Вопросы эти потому лишь могут показаться лишними, что до сих пор они никем не поднимались.

А на деле — перед нами основная и элементарная проблема всей новейшей музеологической методики и до тех пор, пока мы не решим ее теоретически и не проверим правильность решения на опыте, — пытаться приступать к созданию музеев массового типа, — столь же продуктивно, как, не зная химии, пытаться приступать к строительству химических заводов.

Здесь легко предвидеть возражение. Нам скажут: существуют же прекрасные музеи массового типа, превосходно выполняющие свою роль, не углубляясь в дебри методологических анализов и в изучение запросов, или «профилей» музейных зрителей.

Достаточно напомнить наши крупные московские музеи: Исторический и Революции, мемориальные имени Ленина и Горького, не говоря уже о Выставке Подарков Сталину — этой жемчужины Москвы и мира.

Почему же при устройстве массовых музеев Биологии приходится особенно учитывать состав и профили их посетителей и скрупулезно взвешивать подбор экспонатуры и тематики?

Мы отвечаем: Разница в самом подходе зрителей к тематике к содержанию Историко- Мемориального Музея и Биологического с точки зрения неодинакового «бытавания» экспонатуры.

Мы не говорим уже о мастерах резца и кисти, воплощенных в дивных образах, скульптурах и картинах Галереи Третьякова: все они, холсты Серова, Левитана, Репина давно вошли в наш повседневный быт, глядя на нас со стен наших жилищ и со страниц журналов, хрестоматий и с открыток.

Равным образом, простреленное эсеровскими пулями пальто великого вождя и гипсовый отлив руки, писавшей «Буревестника», и ряд знамен, проделавших победный путь от Сталинграда до Берлина, — все это давно уж стало чем-то вроде личного воспоминания.

Все эти образы и имена вошли в наш быт, сроднились с личной жизнью каждого из нас и потому так непосредственно, тепло и просто откликаются на них сердца и взоры лиц, предельно разнящихся по образованию и возрасту.

Да, наконец, и завершающий идейный смысл содержания, тематики этих музеев слишком очевиден: Будь то исторические поворотные этапы в жизни нашей Родины, страны великих подвигов и дарований, будь то героизм Красной Армии и то великое и торжествующее чувство, что незримо сочетает в один гимн любви и благодарности чудесные дары, снесенные со всех концов Земли Иосифу Виссарионовичу Сталину.

Но так ли дело обстоит с тематикой и содержанием музеев Биологии?
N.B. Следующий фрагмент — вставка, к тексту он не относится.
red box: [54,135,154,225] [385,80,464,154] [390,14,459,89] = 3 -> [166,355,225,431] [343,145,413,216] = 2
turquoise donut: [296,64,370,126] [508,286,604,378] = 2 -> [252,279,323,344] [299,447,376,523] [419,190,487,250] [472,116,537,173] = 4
В такой ли степени бытуют в жизни каждого из нас проблемы эволюции живого мира и вопросы Дарвинизма?

Ввиде иллюстрации — лишь два примера.

Было это несколько лет тому назад. В одном из учреждений, молодая и интеллигентная сотрудница, при выдаче какой то справки Дарвиновскому Музею, обращается ко мне в недоумении, с вопросом: — «Но скажите, почему Музей Ваш называют Дарьинским?»
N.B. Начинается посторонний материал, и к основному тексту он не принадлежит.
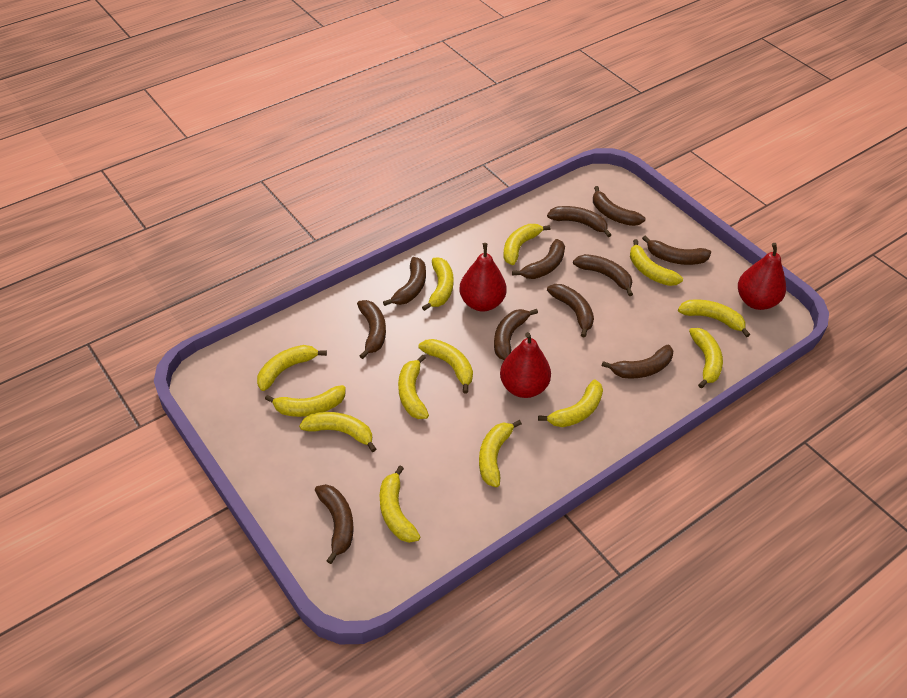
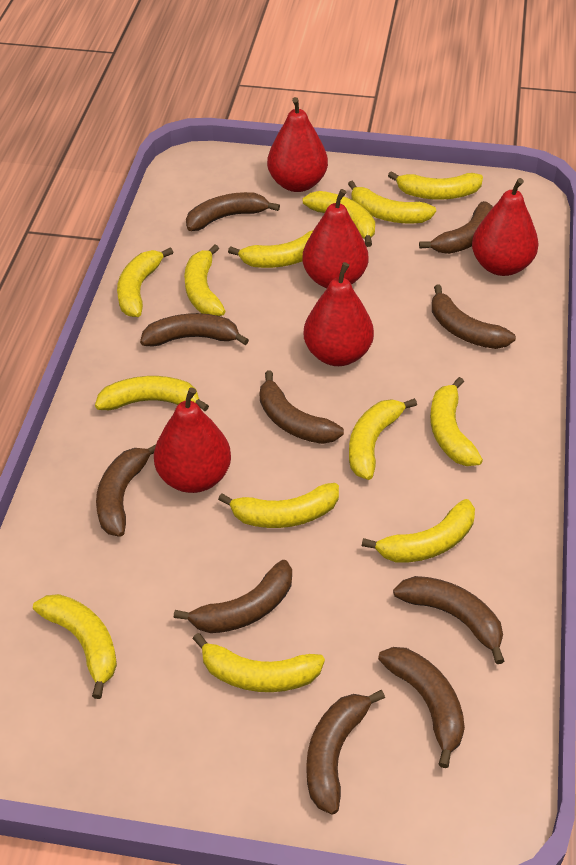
brown banana: [315,484,354,564] [357,300,386,359] [383,257,426,306] [494,309,538,360] [512,239,565,279] [547,206,611,237] [547,284,594,338] [573,254,633,296] [593,186,645,226] [601,345,673,378] [642,236,711,265] = 11 -> [96,444,156,537] [140,313,249,347] [174,560,292,633] [186,192,280,231] [260,371,344,444] [306,690,385,815] [378,647,465,768] [393,576,504,664] [419,201,493,254] [432,285,516,349] = 10
red pear: [459,243,506,312] [500,332,551,398] [738,243,786,310] = 3 -> [154,387,231,493] [267,97,328,192] [303,189,368,288] [304,262,374,366] [472,178,539,276] = 5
Другая реплика, отчасти для меня более лестная.

Услышав, что очередные объяснения по Дарвиновскому музею для приезжих (правда, дальних..) педагогов будут им даваться не экскурсоводом, но самим директором Музея, т.е. лично мною, — часть пришедших ранее участников экскурсии спешила поделиться с подошедшими позднее с радостною вестью, что «Объяснения будет давать сам Дарвин !»

Пусть эти примеры единичные, но даже ввиде грустных исключений, они призваны свидетельствовать о неизмеримо меньшей популярности имени Дарвина, чем таковых Толстого, Горького, не говоря уже об именах великих созидателей Страны Советов.

Будем помнить. Не в пример входящим в стены исторических мемориальных и художественных музеев, привносящим в их осмотр уже готовые влечения и интересы, — большинство вступающих в музеи Биологии нуждается в захвате их тематикой в содержанием музея, чуждого в своих конечных выводах громаднейшему большинству людей.

Эта задача — заронить в музейных зрителей влечение и интерес к науке, им дотоле чуждой, — осложняется еще одним существеннейшим обстоятельством.

Давно известно, что, в отличие от всех музеев биологии за рубежом, и нашим прежним, — цель и назначение Советского Музея — приобщить музейных зрителей не к безразличным и нейтральным сведениям, но к нормативным знаниям, к науке и искусству в совершенно четком идеологическом аспекте.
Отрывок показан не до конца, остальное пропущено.